Yani, şehir tarih ve eğlencenin bir arada bulunduğu, aynı zamanda bunu çok da ucuza yaşayabileceğiniz bir yer olarak önem kazanmasına rağmen, bir üniversite ve sağlık şehridir.
Ama, şehrin günümüzde öne çıkan başlıca özellikleri, eğlence dolu plajları ve bakir koyları ile hareketlenen yaz turizmi canlılığıdır.
TARİHİ
Şehir, aslında ilk olarak 1200’lü yıllarda, Kırım Hanı Hacı Giray’ın kurduğu küçük bir Tatar köyüdür ve “Hacbey” olarak adlandırılır. 1529 yılına kadar Osmanlı kontrolünde kalan bölge: 1792 yılındaki Rus-Osmanlı savaşında, Osmanlıların yenilmesi nedeniyle, Rusların eline geçmiş ve aynı yıl, Rus İmparatoriçesi II. Katerina’nın emriyle, burada 1794 yılında “Odesa” isimli şehir kurulmuştur.
1819-1858 yılları arasında ise Odesa’nın çok uluslu bir nüfusun yaşadığı serbest bir liman olduğu görülür. Ancak asıl önemlisi, şehrin Rus devriminde oynadığı roldür. 1905 yılında Potemkin Zırhlısının mürettebatının isyanı ile devrimin merkezi olmuştur.
Tabii Sovyet döneminde ülkenin en önemli ticaret kapısı ve Sovyet deniz gücünün konuşlandığı yer haline gelmiştir.

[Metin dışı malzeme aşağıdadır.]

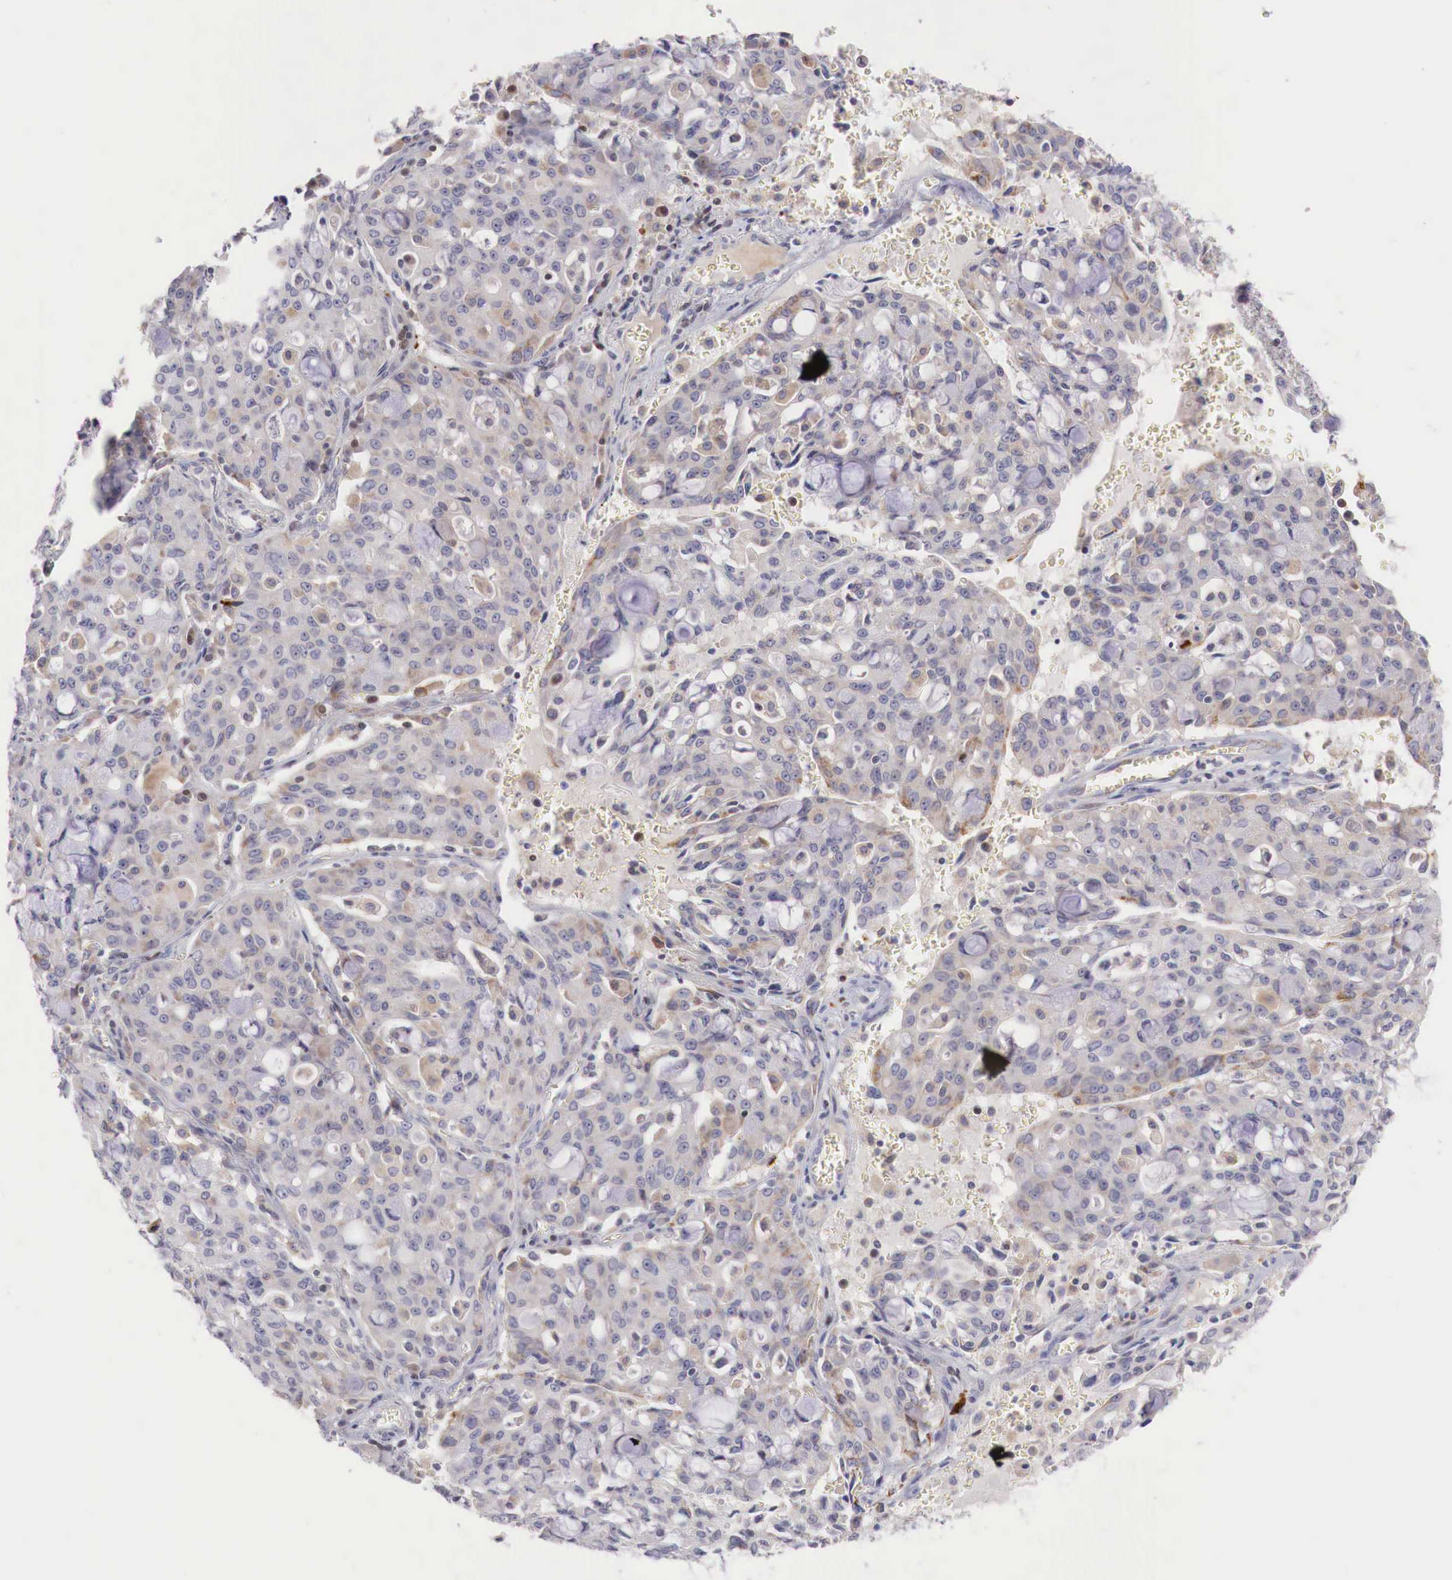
{"staining": {"intensity": "weak", "quantity": "<25%", "location": "none"}, "tissue": "lung cancer", "cell_type": "Tumor cells", "image_type": "cancer", "snomed": [{"axis": "morphology", "description": "Adenocarcinoma, NOS"}, {"axis": "topography", "description": "Lung"}], "caption": "Immunohistochemistry (IHC) of lung cancer displays no expression in tumor cells.", "gene": "CLCN5", "patient": {"sex": "female", "age": 44}}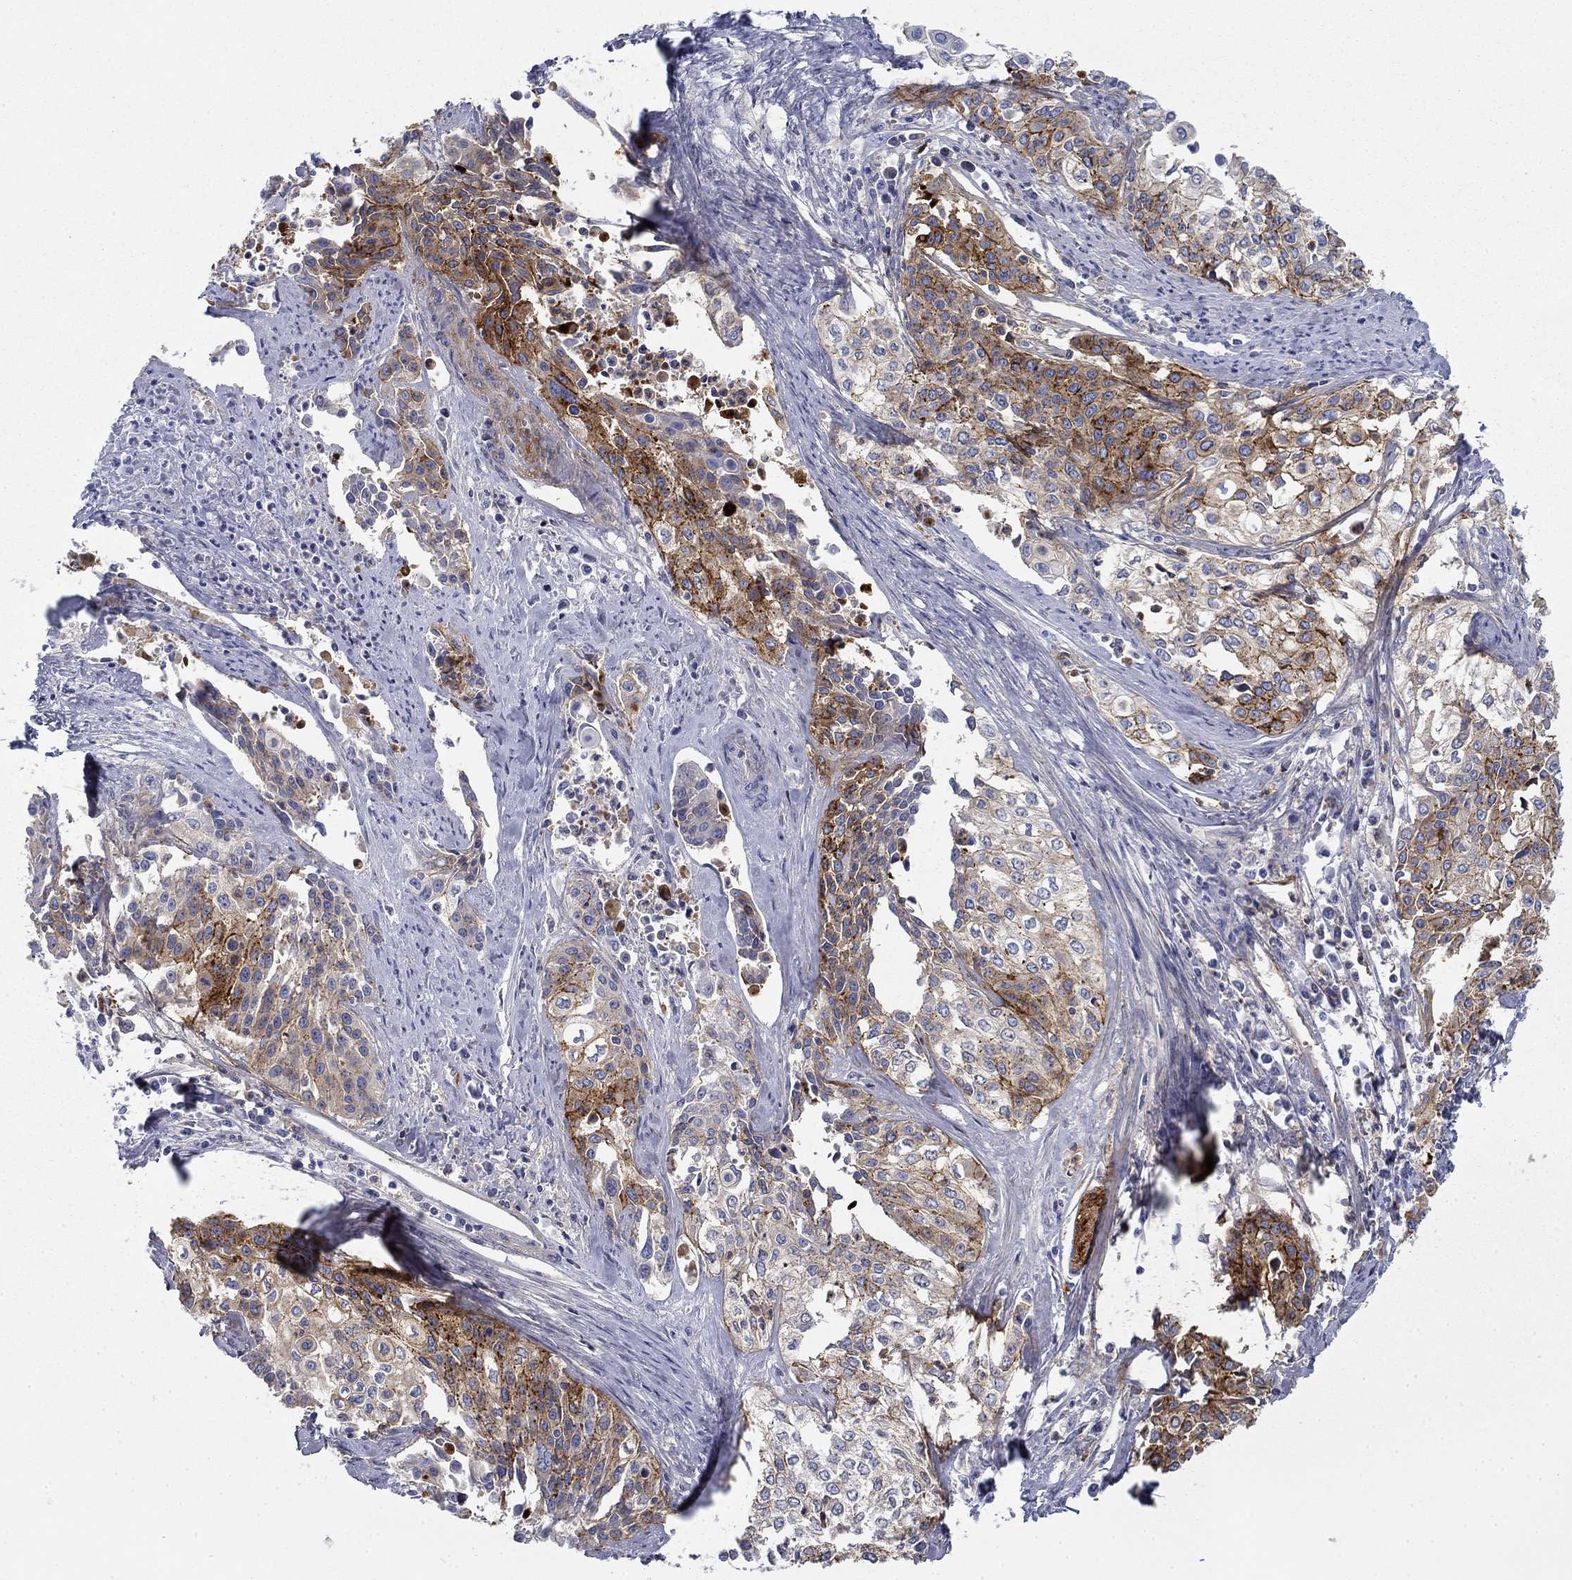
{"staining": {"intensity": "strong", "quantity": "25%-75%", "location": "cytoplasmic/membranous"}, "tissue": "cervical cancer", "cell_type": "Tumor cells", "image_type": "cancer", "snomed": [{"axis": "morphology", "description": "Squamous cell carcinoma, NOS"}, {"axis": "topography", "description": "Cervix"}], "caption": "Cervical squamous cell carcinoma stained with immunohistochemistry (IHC) displays strong cytoplasmic/membranous expression in about 25%-75% of tumor cells. Nuclei are stained in blue.", "gene": "GPC1", "patient": {"sex": "female", "age": 39}}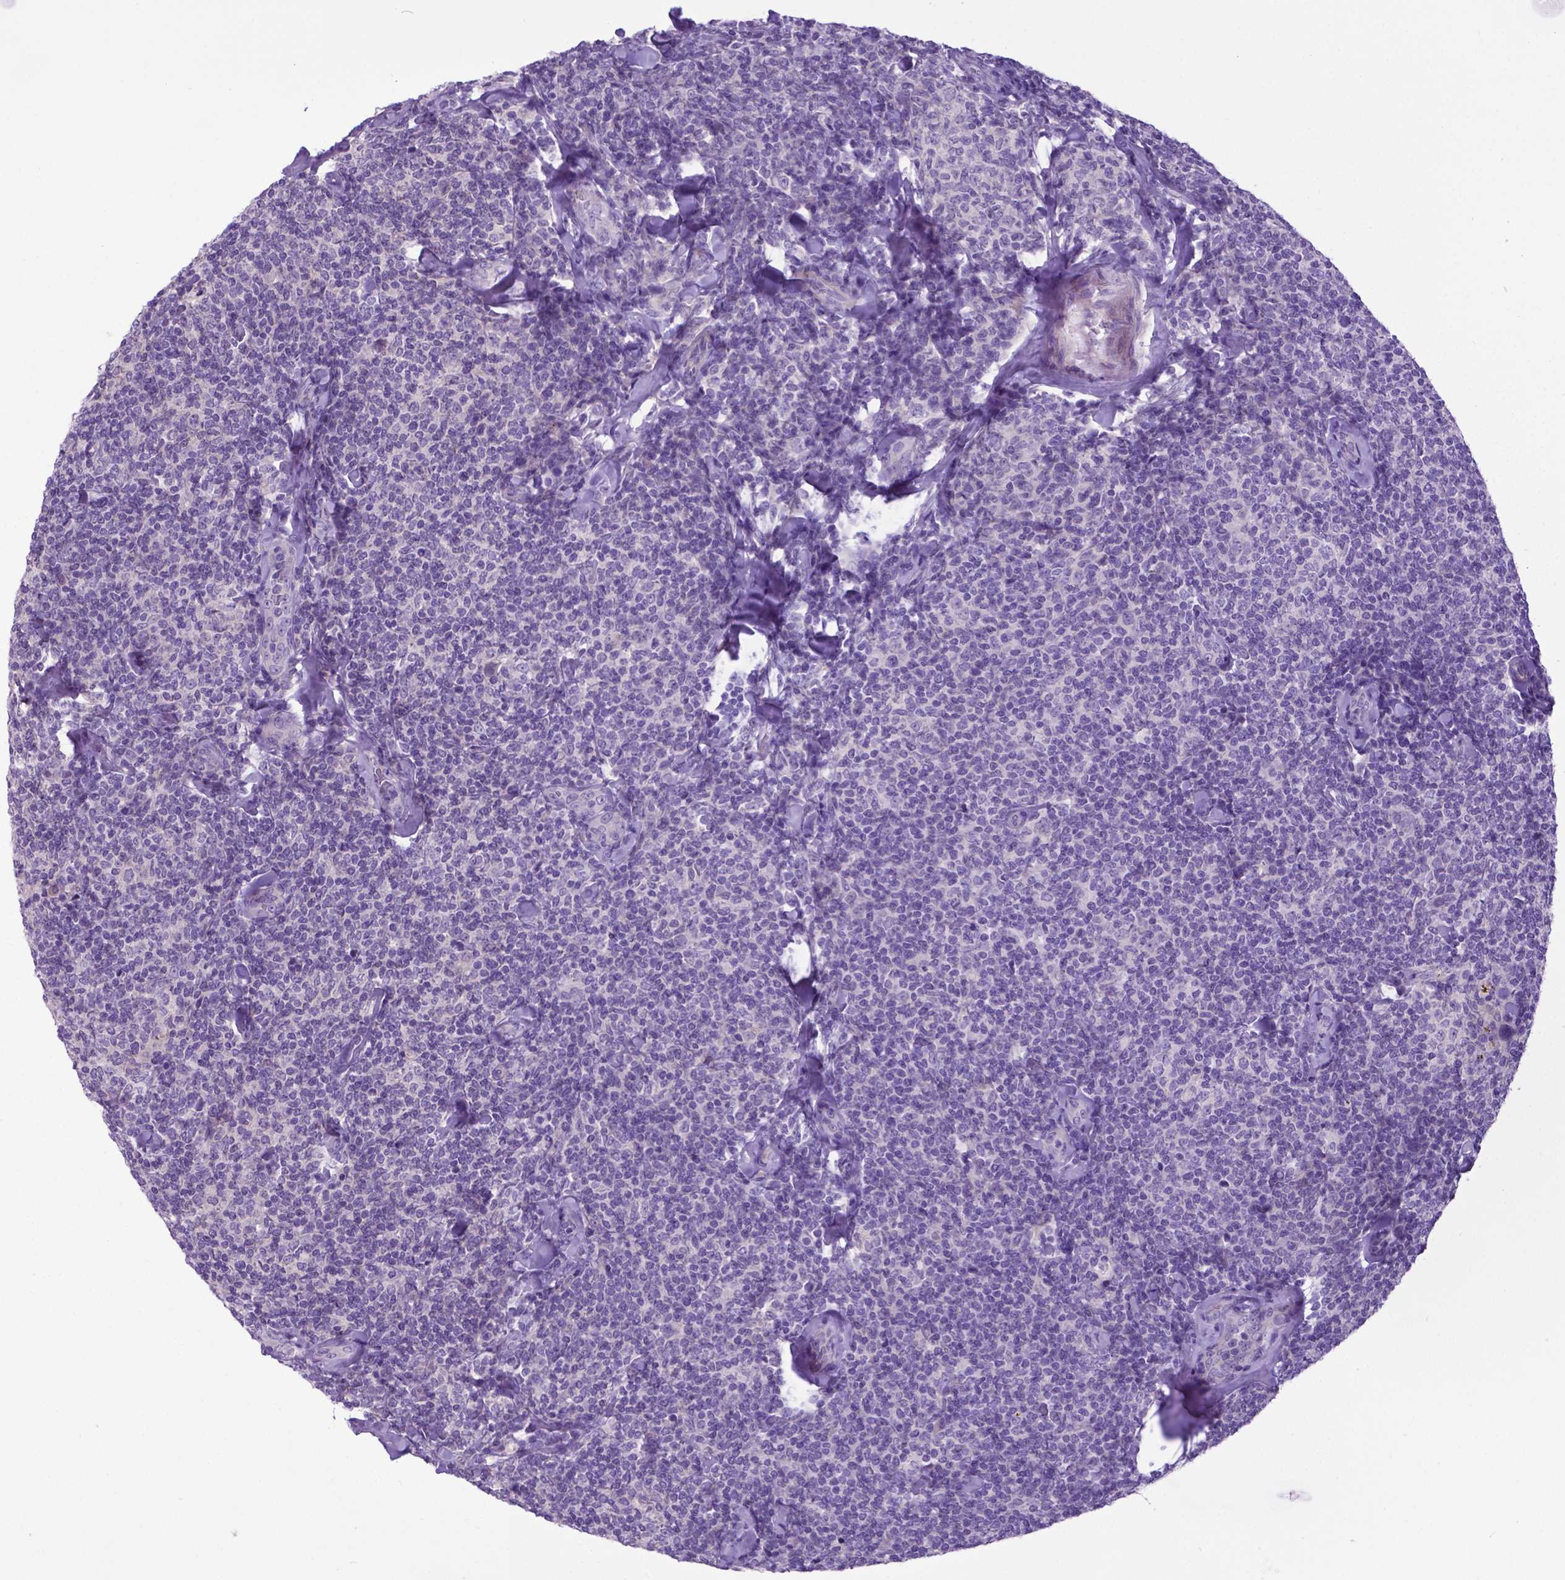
{"staining": {"intensity": "negative", "quantity": "none", "location": "none"}, "tissue": "lymphoma", "cell_type": "Tumor cells", "image_type": "cancer", "snomed": [{"axis": "morphology", "description": "Malignant lymphoma, non-Hodgkin's type, Low grade"}, {"axis": "topography", "description": "Lymph node"}], "caption": "Photomicrograph shows no protein staining in tumor cells of lymphoma tissue.", "gene": "ADRA2B", "patient": {"sex": "female", "age": 56}}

Odessa limanı, 1 Ocak 2000 tarihinde tekrar serbest limana dönüştürülmüştür. Odessa şehrinin tarihinde en büyük özelliklerden birisi bizi de ilgilendirmektedir ki: Osmanlı bayrağı çeken Yavuz ve Midilli savaş gemileri, I. Dünya Savaşı öncesinde bu şehri bombalamış ve Osmanlı İmparatorluğunun savaşa girmesine neden olmuştur.
ULAŞIM
Odesa Uluslar arası havaalanı: şehir merkezinin güneybatısındadır. Havaalanı son derece basit ve küçüktür. Gayet basit Duty-Free mağazasında nakit alışveriş yapılmakta ve kredi kartı geçmemektedir.
İstanbul’dan uçağa bindiğinizde, yaklaşık 1 saat 15 dakikalık bir yolculuktan sonra buraya ulaşırsınız ki, son zamanlarda havayolları şirketlerinin yaptıkları promosyon uçuşları, özellikle Türklerin burayı yoğun ziyaretine neden olmuştur.
Havaalanı ile şehir merkezi arasındaki ulaşım ise tam bir problemdir. Taksiler, bu ulaşım için 200-250 grivna istemektedirler. Ancak: 1.5 grivna ödeyerek, otobüsle, 45 dakikalık bir yolculuk ardından şehir merkezine ulaşabilirsiniz.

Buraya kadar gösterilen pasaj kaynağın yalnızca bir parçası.